* [What you should do]
Only the text of the records below belongs in the answer, copied exactly, with pictures omitted.

* [Material shown]

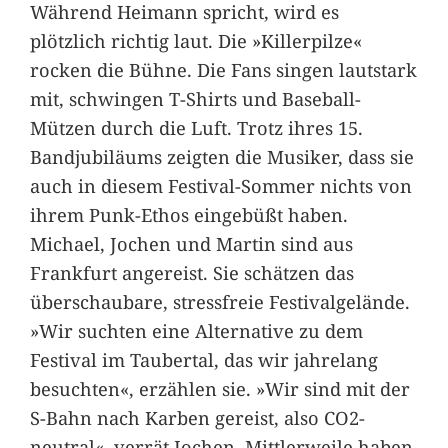
Während Heimann spricht, wird es
plötzlich richtig laut. Die »Killerpilze«
rocken die Bühne. Die Fans singen lautstark
mit, schwingen T-Shirts und Baseball-
Mützen durch die Luft. Trotz ihres 15.
Bandjubiläums zeigten die Musiker, dass sie
auch in diesem Festival-Sommer nichts von
ihrem Punk-Ethos eingebüßt haben.
Michael, Jochen und Martin sind aus
Frankfurt angereist. Sie schätzen das
überschaubare, stressfreie Festivalgelände.
»Wir suchten eine Alternative zu dem
Festival im Taubertal, das wir jahrelang
besuchten«, erzählen sie. »Wir sind mit der
S-Bahn nach Karben gereist, also CO2-
neutral«, verrät Jochen. Mittlerweile haben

* [Written answer]
Während Heimann spricht, wird es
plötzlich richtig laut. Die »Killerpilze«
rocken die Bühne. Die Fans singen lautstark
mit, schwingen T-Shirts und Baseball-
Mützen durch die Luft. Trotz ihres 15.
Bandjubiläums zeigten die Musiker, dass sie
auch in diesem Festival-Sommer nichts von
ihrem Punk-Ethos eingebüßt haben.
Michael, Jochen und Martin sind aus
Frankfurt angereist. Sie schätzen das
überschaubare, stressfreie Festivalgelände.
»Wir suchten eine Alternative zu dem
Festival im Taubertal, das wir jahrelang
besuchten«, erzählen sie. »Wir sind mit der
S-Bahn nach Karben gereist, also CO2-
neutral«, verrät Jochen. Mittlerweile haben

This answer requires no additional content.